## Prompt 1
Answer these questions using the passage about Kaiden's heart surgery.
(a) What diagnosis did doctors give Kaiden in addition to her other conditions?
(b) Why did Kaiden need a pacemaker?
(c) Which floor does Ward-Hamilton mention?
## Prompt 2
Extend the passage about Kaiden's heart surgery by writing what comes after its final sentence.

## Text provided
----------

Doctors at the MUSC Shawn Jenkins Children’s Hospital also diagnosed Kaiden with endocarditis, a serious bacterial infection of the heart lining or valves.“We don't always operate immediately for tricuspid valve endocarditis. Sometimes, you can just manage it with antibiotics,” Felmly said.

But Felmly, part of the No. 2 pediatric cardiology team in the country, said Kaiden would need more than that. “Unfortunately, the antibiotics didn’t make her better, so we took her to the operating room to fix her valve. She was very high-risk for heart surgery given her severe infection, respiratory failure and kidney failure.”

Endocarditis had taken a serious toll, almost destroying Kaiden’s heart valve. So Felmly and his team replaced it. Kaiden also needed a pacemaker because the infection had affected the part of her heart that makes it beat. To everyone’s relief, she came through it.

Ward-Hamilton was grateful to Felmly and the heart team. “He's one of the best pediatric cardiac surgeons in the U.S., and somehow, we were blessed enough to land in his hands. You can tell, just being in that environment and being on the third floor and seeing the way they operate, it is a level of care – there's no way to describe it. It's so amazing.”

----------

## Dataset records
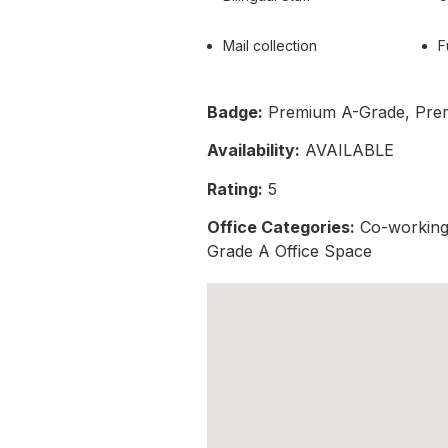
Mail collection
F
Badge:
Premium A-Grade, Pre
Availability:
AVAILABLE
Rating:
5
Office Categories:
Co-working 
Grade A Office Space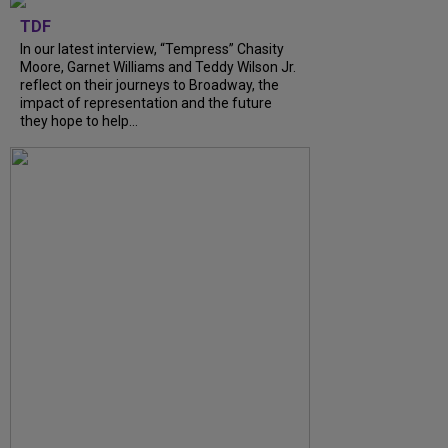
TDF
In our latest interview, “Tempress” Chasity
Moore, Garnet Williams and Teddy Wilson Jr.
reflect on their journeys to Broadway, the
impact of representation and the future
they hope to help...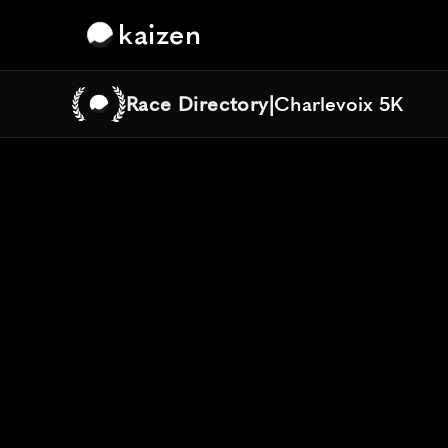
kaizen
Race Directory
|
Charlevoix 5K
Charlevoix 5K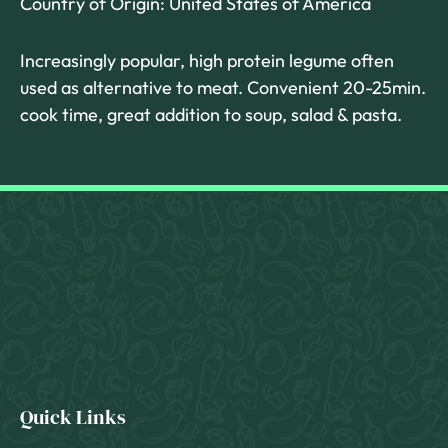
Country of Origin: United States of America
Increasingly popular, high protein legume often
used as alternative to meat. Convenient 20-25min.
cook time, great addition to soup, salad & pasta.
Quick Links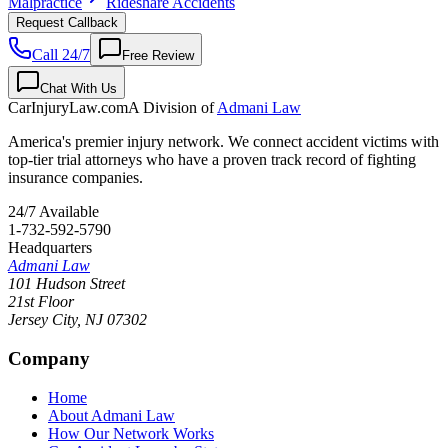
Malpractice
Rideshare Accidents
Request Callback
Call 24/7
Free Review
Chat With Us
CarInjuryLaw
.com
A Division of
Admani Law
America's premier injury network. We connect accident victims with
top-tier trial attorneys who have a proven track record of fighting
insurance companies.
24/7 Available
1-732-592-5790
Headquarters
Admani Law
101 Hudson Street
21st Floor
Jersey City
,
NJ
07302
Company
Home
About Admani Law
How Our Network Works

----------

## Expected answer 1
(a) Endocarditis, a serious bacterial infection of the heart lining or valves.
(b) The infection had affected the part of her heart that makes it beat.
(c) The third floor.

## Expected answer 2
Headshot of smiling man in white doctor's coat. 
Dr. Scott Benjamin

But Kaiden’s troubles weren’t over. She developed new tremors in her body and problems with movement. A scan showed a possible injury to an area of her brain that could have led to these issues. 

The therapists working with Kaiden knew she’d need extensive rehabilitation once her condition was stable. So once it was safe to move her, she was transferred to the brand-new Pediatric Rehabilitation Unit in the MUSC Shawn Jenkins Children’s Hospital, led by Scott Benjamin, M.D., section chief of Pediatric Rehabilitation Medicine. It’s one of only two such units in the state.

“When I first met her, she was still in the ICU. She still had a lot of complicated medical management for her infection, heart and neurological issues.  She had just had heart surgery.  And then as things were progressing, I continued to follow her during those early stages of recovery.  She was a really, really sick kid, with serious infection, heart surgery and a long, really complicated course,”  Benjamin said. 

Little girl with pink bow in her hair walks down stairs with the help of a woman in blue medical clothes. 
Kaiden practices going down stairs with physical therapist Kali Decker. Photo by Julie Taylor

But complicated is his team’s specialty.  It not only has its own medical experts such as Benjamin but also access to other specialists, including physical therapists, occupational therapists, speech therapists and members of the Child Life team, which is trained in understanding how kids react to illness and being in the hospital. 

As Kaiden slowly healed both physically and emotionally under the rehab unit’s care, she bonded with her care team. “She made a family there,” her mom said.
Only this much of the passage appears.